The Wall Street Journal’s Dennis K. Berman took another crack at the math, comparing Facebook’s deal to Verizon’s recent $130 billion purchase of Vodafone’s 45 percent stake in Verizon Wireless. In that deal, Verizon paid 3.5 times revenue per subscriber. Facebook, based on a hypothetical 50 cents in revenue per WhatsApp subscriber, paid about 84 times. Looking at profit potential, Berman figures it would take $2.84 a year from a billion WhatsApp subscribers to reach a seemingly more sensible valuation on par with Verizon’s acquisition. “It's still crazy. Just not as crazy as I thought,” Berman concedes.

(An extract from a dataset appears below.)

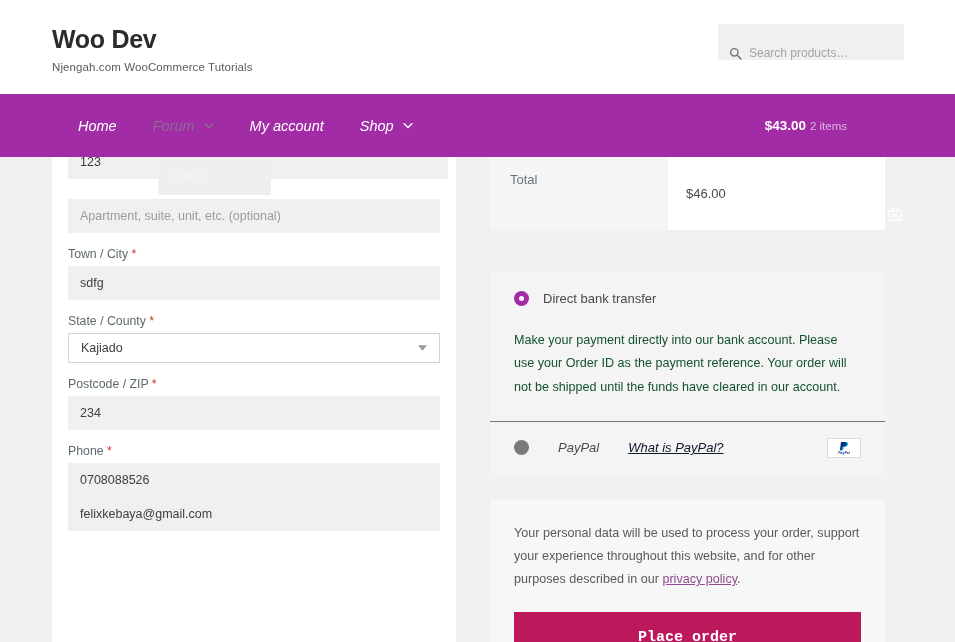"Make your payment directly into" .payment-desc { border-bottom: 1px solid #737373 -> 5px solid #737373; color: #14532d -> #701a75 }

That level of revenue per subscriber may be reachable, eventually. But Zuckerberg has also made clear that WhatsApp will be allowed plenty of time – “five years or so” – to focus on growth and “connecting more people” before it faces pressure to “monetize.” Until that time comes, the deal still benefits Facebook by keeping a possible competitive threat out of the hands of Google, Microsoft or other rivals.

In the end, though, Zuckerberg is betting that WhatsApp will keep connecting more and more people and Facebook will ultimately figure out the best way to make money off those users. “I could be wrong,” Zuckerberg said yesterday. “I mean, there is some chance that this is the one service that gets to a billion people and ends up not being that valuable. I don’t think I am.” But, as the 29-year-old CEO well knows, five years in tech is a long, long time.